Menurut Yunadi, petitum ketiga putusan praperadilan memerintahkan KPK menghentikan penyidikan terhadap Novanto seperti tertera dalam Sprin.Dik-56/01/07/2017.
(Baca: Pimpinan Disidik Polisi, KPK: Surat Pencegahan Setnov Sah Secara Hukum)
Yunadi menilai Sprindik yang diterbitkan KPK dalam penyidikan terbaru terhadap Novanto memuat materi serupa. Karenanya, ia menuding KPK telah melawan putusan pengadilan dan menyalahgunakan kekuasaannya dengan menerbitkan Sprindik. "Dengan demikian pihak KPK telah melakukan perbuatan melawan hukum," kata Yunadi.
Yunadi mengatakan, bukti yang dilampirkan dalam laporan ini adalah Surat Pemberitahuan Dimulainya Penyidikan (SPDP) terhadap Setya Novanto yang diantarkan pada 3 November 2017 lalu. Surat itu diantarkan KPK ke rumah Novanto di Jalan Wijaya XIII, Melawai, Kebayoran Baru, Jakarta Selatan pada sore hari, Jumat 3 November 2017.
"Itu adalah bukti di mana oknum KPK melakukan penghinaan terhadap putusan peradilan," kata dia.
Laporan ini menambah deret 'serangan balik' yang dilakukan Setya Novanto terhadap pimpinan KPK. Dua pimpinan KPK, Agus Rahardjo dan Saut Situmorang, kini disidik kepolisian karena dianggap menyalahgunakan wewenang dalam membuat surat permohonan pencegahan Setnov ke luar negeri.
Wakil Ketua KPK Saut Situmorang mengatakan, penetapan kembali Setya Novanto sebagai tersangka berdasarkan bukti permulaan yang cukup. KPK juga telah mempelajari secara seksama putusan praperadilan serta aturan hukum terkait lainnya sebelum menetapkan Novanto sebagai tersangka.
Setelah proses penyelidikan dan dilakukan gelar perkara, KPK pun menerbitkan Sprindik terhadap Setya Novanto. "KPK menerbitkan Surat Perintah Penyidikan pada tanggal 31 oktober 2017 atas nama SN, anggota DPR RI," kata Saut di kantornya, Jakarta, Jumat (11/10).

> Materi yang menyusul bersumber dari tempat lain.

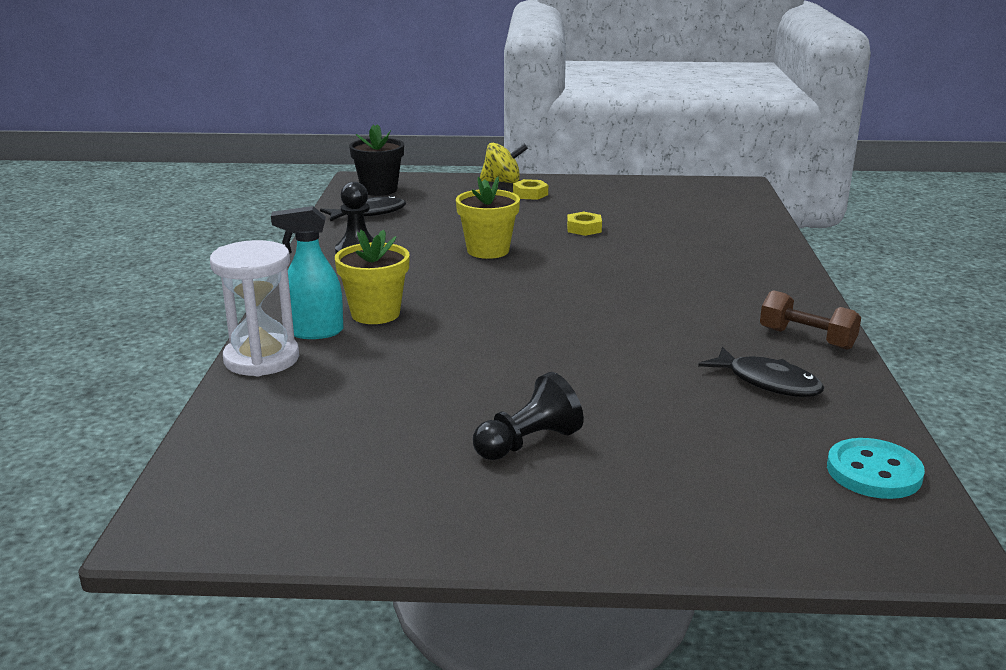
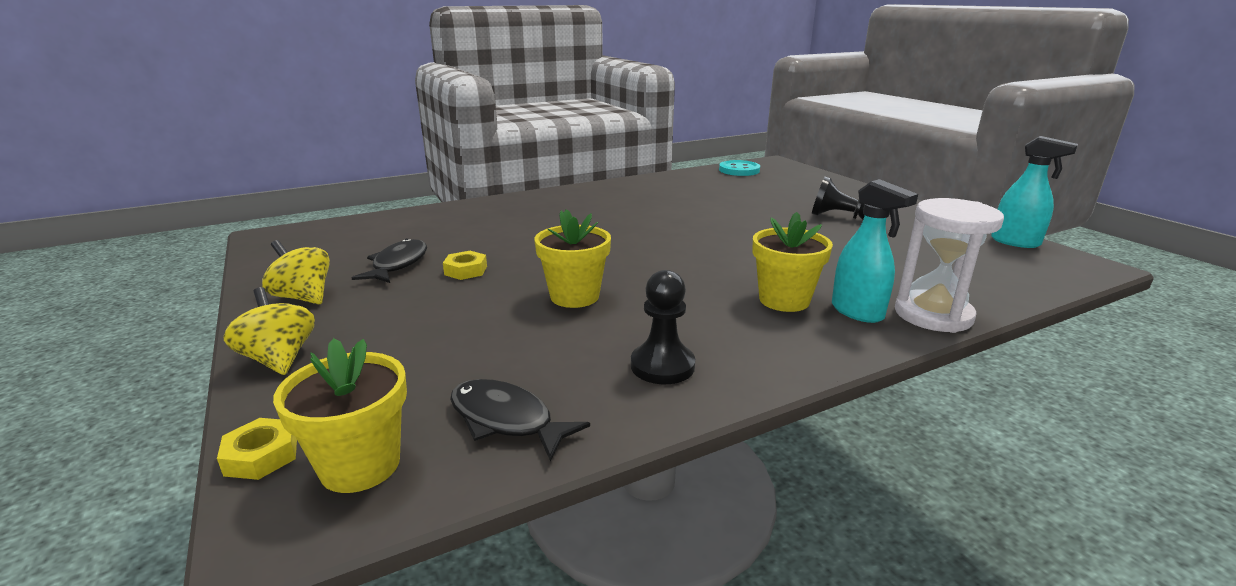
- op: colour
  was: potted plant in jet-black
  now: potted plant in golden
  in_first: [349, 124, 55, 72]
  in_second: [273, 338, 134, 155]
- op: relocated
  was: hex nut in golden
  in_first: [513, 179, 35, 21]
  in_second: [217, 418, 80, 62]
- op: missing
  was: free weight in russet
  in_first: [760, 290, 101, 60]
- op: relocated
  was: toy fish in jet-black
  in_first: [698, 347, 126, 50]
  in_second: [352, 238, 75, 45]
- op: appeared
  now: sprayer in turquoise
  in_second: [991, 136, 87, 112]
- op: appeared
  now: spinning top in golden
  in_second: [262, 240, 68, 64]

(Baca: Setnov Mangkir dari Pemeriksaan, DPR Minta KPK Izin Jokowi)
Saut menuturkan, Setya Novanto diduga bersama-sama dengan Direktur Utama PT Quadra Solution Anang Sugiana Sudihardjo, pengusaha Andi Agustinus alias Andi Narogong, eks Direktur Jenderal Kependudukan dan Pencatatan Sipil Kemendagri Irman, dan eks Pejabat Pembuat Komitmen (PPK) Dirjen Dukcapil Kemendagri Sugiharto diduga dengan tujuan menguntungkan diri sendiri atau orang lain atau suatu korporasi.
Setya Novanto pun diduga menyalahgunakan kewenangan, kesempatan, atau sarana yang ada padanya karena jabatan atau kedudukannya. "Sehingga diduga mengakibatkan kerugian keuangan negara sekurang-kurangnya Rp 2,3 triliun dari nilai paket pengadaan sekitar Rp 5,9 triliun dalam pengadaan paket KTP elektronik tahun 2011-2012 pada Kemendagri," kata Saut.
Setya Novanto disangka melanggar Pasal 2 ayat 1 Subsider Pasal 3 Undang-Undang Nomor 31 Tahun 1999 sebagaimana diubah dalam UU Nomor 20 Tahun 2001 tentang Pemberantasan Tindak Pidana Korupsi jo Pasal 55 ayat 1 ke-1 KUHP.